(Stored data entries)
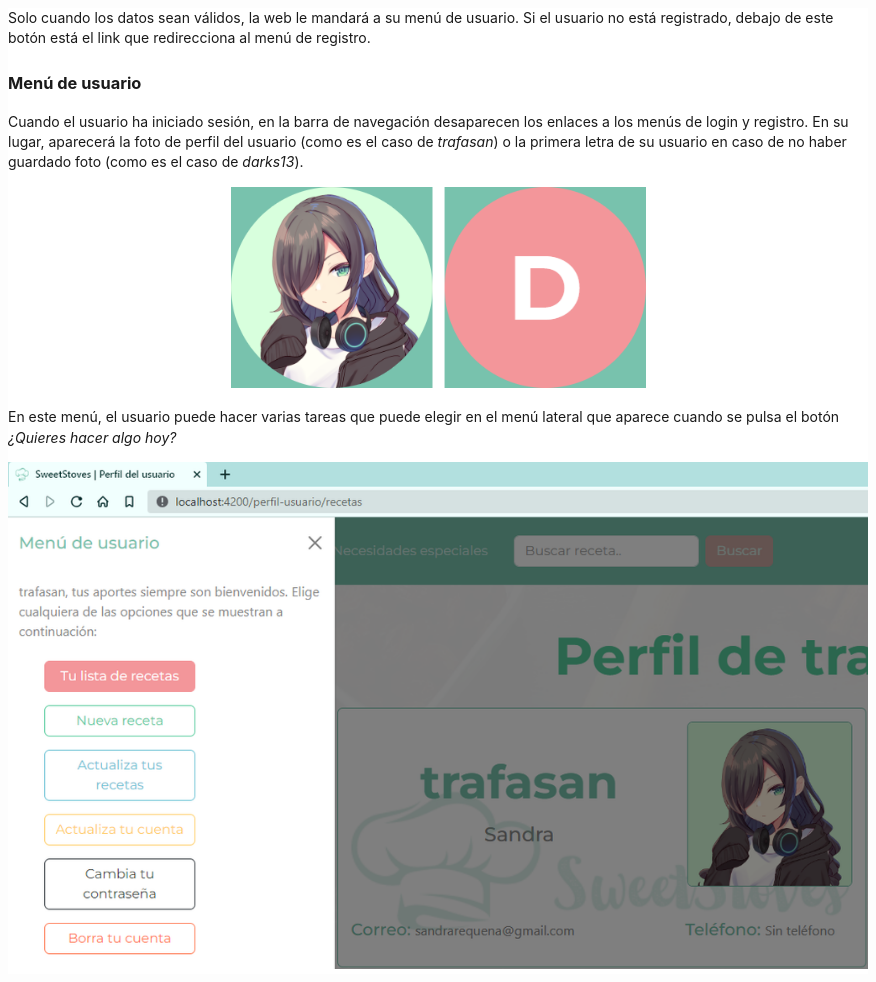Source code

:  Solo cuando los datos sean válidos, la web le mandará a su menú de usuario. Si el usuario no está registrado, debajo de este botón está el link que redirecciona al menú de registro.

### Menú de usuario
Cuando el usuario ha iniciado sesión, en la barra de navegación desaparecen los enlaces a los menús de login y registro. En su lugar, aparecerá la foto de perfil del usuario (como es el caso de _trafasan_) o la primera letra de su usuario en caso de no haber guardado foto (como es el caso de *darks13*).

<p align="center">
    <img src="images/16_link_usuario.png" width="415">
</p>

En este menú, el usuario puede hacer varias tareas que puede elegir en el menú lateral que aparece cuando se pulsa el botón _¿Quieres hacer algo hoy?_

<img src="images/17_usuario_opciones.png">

* _Your assignment_
Rewrite the rows above, swapping every "registro" for "inscripción" and leaving everything else the same. Leave the pictures out of your answer.

* _Answer for the task_
Source code

:  Solo cuando los datos sean válidos, la web le mandará a su menú de usuario. Si el usuario no está registrado, debajo de este botón está el link que redirecciona al menú de inscripción.

### Menú de usuario
Cuando el usuario ha iniciado sesión, en la barra de navegación desaparecen los enlaces a los menús de login y inscripción. En su lugar, aparecerá la foto de perfil del usuario (como es el caso de _trafasan_) o la primera letra de su usuario en caso de no haber guardado foto (como es el caso de *darks13*).

<p align="center">
    <img src="images/16_link_usuario.png" width="415">
</p>

En este menú, el usuario puede hacer varias tareas que puede elegir en el menú lateral que aparece cuando se pulsa el botón _¿Quieres hacer algo hoy?_

<img src="images/17_usuario_opciones.png">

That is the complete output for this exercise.